Fabien Lovett

No. 90 – Orlando Storm
- Position: Defensive tackle
- Roster status: Active

Personal information
- Born: December 5, 1999 (age 26) Olive Branch, Mississippi, U.S.
- Listed height: 6 ft 4 in (1.93 m)
- Listed weight: 316 lb (143 kg)

Career information
- High school: Olive Branch
- College: Mississippi State (2018–2019) Florida State (2020–2023)
- NFL draft: 2024: undrafted

Career history
- Kansas City Chiefs (2024)*; New England Patriots (2025)*; Orlando Storm (2026–present);
- * Offseason and/or practice squad member only
- Stats at Pro Football Reference

= Fabien Lovett =

American football player (born 1999)

Fabien Abdual Lovett Sr. (born December 5, 1999) is an American professional football defensive tackle for the Orlando Storm of the United Football League (UFL). He played college football for the Mississippi State Bulldogs and the Florida State Seminoles. He was signed by the Chiefs as an undrafted free agent after the 2024 NFL draft.

==Early life==
Lovett attended high school at Olive Branch High School. In Lovett's junior season, he amassed 86 tackles, 21 tackles for loss, three forced fumbles, and one sack. Coming out of high school, Lovett was rated as a three-star recruit and the number 32 defensive end. Lovett decided to commit to play college football for the Mississippi State Bulldogs.

==College career==
===Mississippi State===
In Lovett's first season in 2018, he would redshirt and not appear in any games. In 2019, Lovett played in 13 games where he notched 19 tackles, tackles-for-loss (TFL), and a sack. After the conclusion of the 2019 season, Lovett decided to enter the NCAA transfer portal.

===Florida State===
Lovett decided to transfer to play for the Florida State Seminoles. In Lovett's first two seasons with the Seminoles in 2020 and 2021 he notched 42 tackles, 6 TFL, and 3 sacks. During the 2022 season, Lovett notched 10 tackles, 2 TFL, a sack, a pass deflection, and a forced fumble. During the 2023 season, Lovett tallied 22 tackles with 4 TFL and a sack. After the conclusion of the 2023 season, Lovett decided to declare for the 2024 NFL draft.

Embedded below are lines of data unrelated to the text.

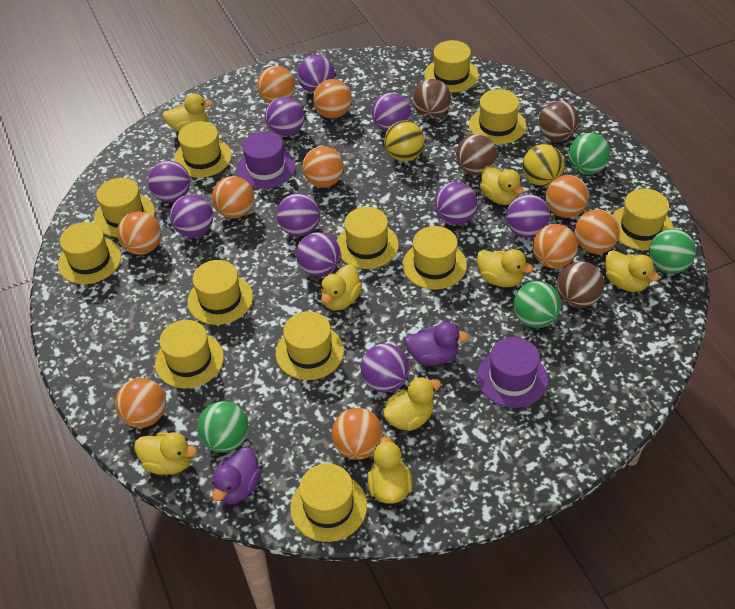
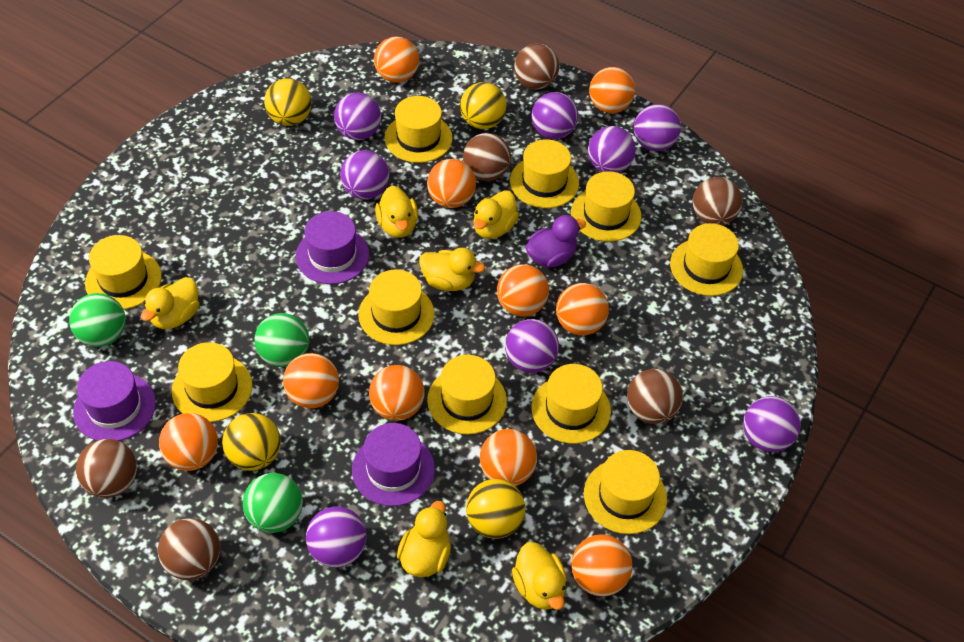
brown ball: [412,79,451,119] [456,134,497,176] [538,101,579,142] [557,262,604,308] = 4 -> [76,439,137,498] [158,518,220,580] [463,133,511,181] [514,44,559,90] [627,369,683,424] [693,177,743,225] = 6
green ball: [197,401,249,452] [514,281,561,328] [568,133,610,175] [649,229,696,274] = 4 -> [69,293,126,347] [243,473,303,533] [254,313,309,367] = 3
purple ball: [148,161,190,202] [170,194,213,237] [265,97,304,137] [277,193,320,236] [296,232,341,277] [297,55,335,93] [361,343,410,392] [372,93,411,132] [434,182,478,225] [506,194,550,238] = 10 -> [306,506,367,568] [334,93,381,140] [340,150,389,199] [505,319,559,373] [531,92,578,139] [588,126,636,173] [634,104,681,151] [743,396,801,452] = 8
purple duck: [212,447,262,504] [405,322,469,366] = 2 -> [525,215,586,267] = 1
purple hat: [237,131,295,189] [477,337,548,408] = 2 -> [73,361,156,441] [296,211,369,284] [352,423,435,506] = 3
yellow ball: [384,120,425,161] [522,144,565,186] = 2 -> [222,413,281,471] [264,78,312,126] [460,82,507,129] [466,479,525,539] = 4
yellow duck: [134,432,197,475] [162,93,213,132] [321,264,362,310] [367,436,412,504] [383,377,441,431] [477,249,533,287] [480,166,524,205] [605,250,660,292] = 8 -> [141,277,199,329] [375,186,418,238] [397,501,451,577] [419,248,485,291] [473,190,519,239] [512,542,567,610] = 6
yellow hat: [58,222,121,284] [94,178,155,237] [155,320,224,389] [174,121,232,178] [187,260,253,325] [276,311,344,380] [290,464,367,542] [336,207,399,269] [402,226,467,290] [424,40,479,92] [469,89,526,144] [613,189,674,250] = 12 -> [85,235,162,309] [172,342,253,422] [358,269,434,345] [385,96,453,163] [427,355,507,435] [510,139,579,208] [531,364,611,444] [571,171,642,242] [584,450,667,534] [670,223,743,296] = 10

In his career with the Seminoles, Lovett played in 39 games with 18 starts, totaling 74 tackles, 12 TFL, 5 sacks, 4 pass deflections, and a forced fumble.

==Professional career==

Pre-draft measurables
| Height | Weight | Arm length | Hand span | Wingspan | 40-yard dash | 10-yard split | 20-yard split | 20-yard shuttle | Three-cone drill | Vertical jump | Broad jump | Bench press |
| 6 ft 3+7⁄8 in (1.93 m) | 314 lb (142 kg) | 35+1⁄2 in (0.90 m) | 10+3⁄8 in (0.26 m) | 6 ft 11+1⁄8 in (2.11 m) | 5.01 s | 1.75 s | 2.92 s | 4.82 s | 7.56 s | 25.5 in (0.65 m) | 8 ft 5 in (2.57 m) | 26 reps |
All values from NFL Combine/Pro Day

===Kansas City Chiefs===
Lovett was signed by the Kansas City Chiefs as an undrafted free agent after the 2024 NFL draft. He was waived on August 27, 2024, and re-signed to the practice squad. He signed a reserve/future contract on February 11, 2025.

On August 26, 2025, Lovett was waived by the Chiefs as part of final roster cuts.

===New England Patriots===
On August 28, 2025, Lovett signed a contract to join the New England Patriots' practice squad. He was released by New England on September 30. On November 18, Lovett re-signed with the practice squad. He was released on January 13, 2026.

=== Orlando Storm ===
On January 21, 2026, Lovett signed with the Orlando Storm of the United Football League (UFL).